UNLESS THIS CERTIFICATE IS PRESENTED BY AN AUTHORIZED REPRESENTATIVE OF THE DEPOSITORY TRUST COMPANY, A NEW YORK CORPORATION ("DTC"), TO THE COMPANY OR ITS AGENT FOR REGISTRATION OF TRANSFER, EXCHANGE OR PAYMENT, AND ANY CERTIFICATE ISSUED IS REGISTERED IN THE NAME OF CEDE & CO. OR SUCH OTHER NAME AS IS REQUESTED BY AN AUTHORIZED REPRESENTATIVE OF DTC (AND ANY PAYMENT HEREON IS MADE TO CEDE & CO., OR TO SUCH OTHER ENTITY AS IS REQUESTED BY AN AUTHORIZED REPRESENTATIVE OF DTC), ANY TRANSFER, PLEDGE OR OTHER USE HEREOF FOR VALUE OR OTHERWISE BY OR TO ANY PERSON IS WRONGFUL INASMUCH AS THE REGISTERED OWNER HEREOF, CEDE & CO., HAS AN INTEREST HEREIN.

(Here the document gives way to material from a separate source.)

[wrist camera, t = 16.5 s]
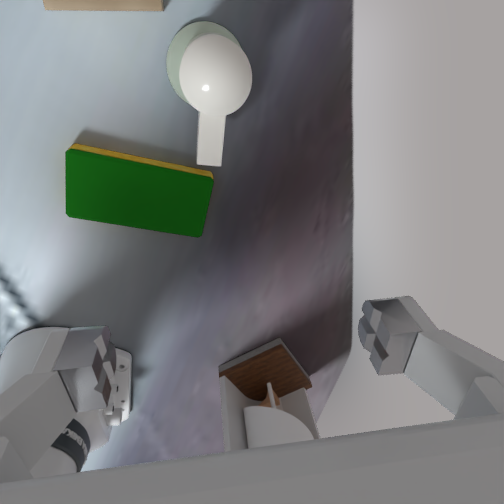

TRANSFERS OF THIS GLOBAL SECURITY SHALL BE LIMITED TO TRANSFERS MADE IN WHOLE, BUT NOT IN PART, TO NOMINEES OF DTC OR TO A SUCCESSOR THEREOF OR SUCH SUCCESSOR'S NOMINEE AND TRANSFERS OF PORTIONS OF THIS GLOBAL SECURITY SHALL BE LIMITED TO TRANSFERS MADE IN ACCORDANCE WITH THE RESTRICTIONS SET FORTH IN THE WARRANT AGREEMENT REFERRED TO HEREIN.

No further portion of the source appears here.